THE PROBLEM
Using the records that follow, copy every line containing the word "https".

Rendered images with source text

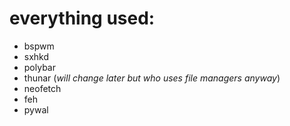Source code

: # everything used:
- bspwm
- sxhkd
- polybar
- thunar (*will change later but who uses file managers anyway*)
- neofetch
- feh
- pywal
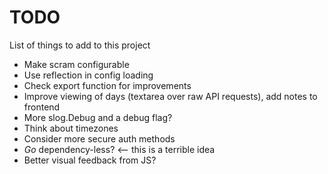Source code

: # TODO
List of things to add to this project

* Make scram configurable
* Use reflection in config loading
* Check export function for improvements
* Improve viewing of days (textarea over raw API requests), add notes to frontend
* More slog.Debug and a debug flag?
* Think about timezones
* Consider more secure auth methods
* *Go* dependency-less? <-- this is a terrible idea
* Better visual feedback from JS?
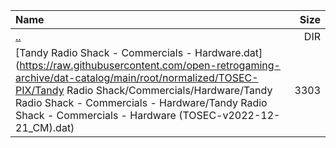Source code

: |Name|Size|
|:---|---:|
|[..](../index.html)|DIR|
|[Tandy Radio Shack - Commercials - Hardware.dat](https://raw.githubusercontent.com/open-retrogaming-archive/dat-catalog/main/root/normalized/TOSEC-PIX/Tandy Radio Shack/Commercials/Hardware/Tandy Radio Shack - Commercials - Hardware/Tandy Radio Shack - Commercials - Hardware (TOSEC-v2022-12-21_CM).dat)|3303|
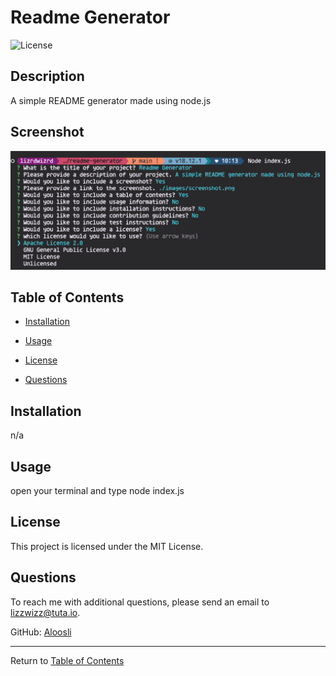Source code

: # Readme Generator

![License](https://img.shields.io/badge/license-mit_license-orange.svg)

## Description

A simple README generator made using node.js

## Screenshot

![screenshot](./images/screenshot.png)

## Table of Contents

- [Installation](#installation)

- [Usage](#usage)

- [License](#license)

- [Questions](#questions)

## Installation

n/a

## Usage

open your terminal and type node index.js

## License

This project is licensed under the MIT License.

## Questions

To reach me with additional questions, please send an email to lizzwizz@tuta.io.

GitHub: [Aloosli](https://github.com/Aloosli)

---

Return to [Table of Contents](#table-of-contents)
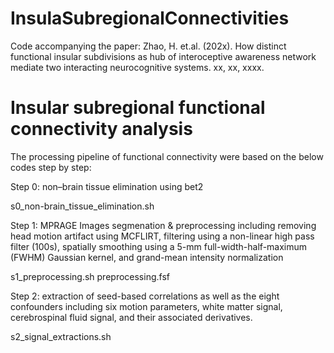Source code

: # InsulaSubregionalConnectivities
Code accompanying the paper: Zhao, H. et.al. (202x). How distinct functional insular subdivisions as hub of interoceptive awareness network mediate two interacting neurocognitive systems. xx, xx, xxxx.
# Insular subregional functional connectivity analysis 
The processing pipeline of functional connectivity were based on the below codes step by step:

Step 0: non–brain tissue elimination using bet2

s0_non-brain_tissue_elimination.sh

Step 1: MPRAGE Images segmenation & preprocessing including removing head motion artifact using MCFLIRT, filtering using a non-linear high pass filter (100s), spatially smoothing using a 5-mm full-width-half-maximum (FWHM) Gaussian kernel, and grand-mean intensity normalization

s1_preprocessing.sh
preprocessing.fsf

Step 2: extraction of seed-based correlations as well as the eight confounders including six motion parameters, white matter signal, cerebrospinal fluid signal, and their associated derivatives.

s2_signal_extractions.sh




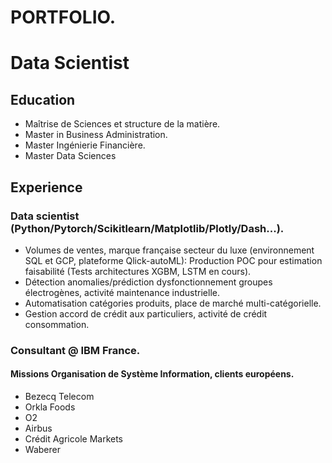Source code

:# PORTFOLIO.
# Data Scientist

## Education
- Maîtrise de Sciences et structure de la matière.
- Master in Business Administration.
- Master Ingénierie Financière.
- Master Data Sciences

## Experience
### Data scientist (Python/Pytorch/Scikitlearn/Matplotlib/Plotly/Dash...).
- Volumes de ventes, marque française secteur du luxe (environnement SQL et GCP, plateforme Qlick-autoML): Production POC pour estimation faisabilité (Tests architectures XGBM, LSTM en cours).
- Détection anomalies/prédiction dysfonctionnement groupes électrogènes, activité maintenance industrielle.
- Automatisation catégories produits, place de marché multi-catégorielle.
- Gestion accord de crédit aux particuliers, activité de crédit consommation.

### Consultant @ IBM France.
#### Missions Organisation de Système Information, clients européens.
- Bezecq Telecom
- Orkla Foods
- O2
- Airbus
- Crédit Agricole Markets
- Waberer

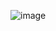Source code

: ![image](https://user-images.githubusercontent.com/79208491/229356296-4052991c-1bbb-4ad9-ad0f-1f98b2977c20.png)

FINAL ANSWER
|[Tandy Radio Shack - Commercials - Hardware.dat](https://raw.githubusercontent.com/open-retrogaming-archive/dat-catalog/main/root/normalized/TOSEC-PIX/Tandy Radio Shack/Commercials/Hardware/Tandy Radio Shack - Commercials - Hardware/Tandy Radio Shack - Commercials - Hardware (TOSEC-v2022-12-21_CM).dat)|3303|
![License](https://img.shields.io/badge/license-mit_license-orange.svg)
GitHub: [Aloosli](https://github.com/Aloosli)
: ![image](https://user-images.githubusercontent.com/79208491/229356296-4052991c-1bbb-4ad9-ad0f-1f98b2977c20.png)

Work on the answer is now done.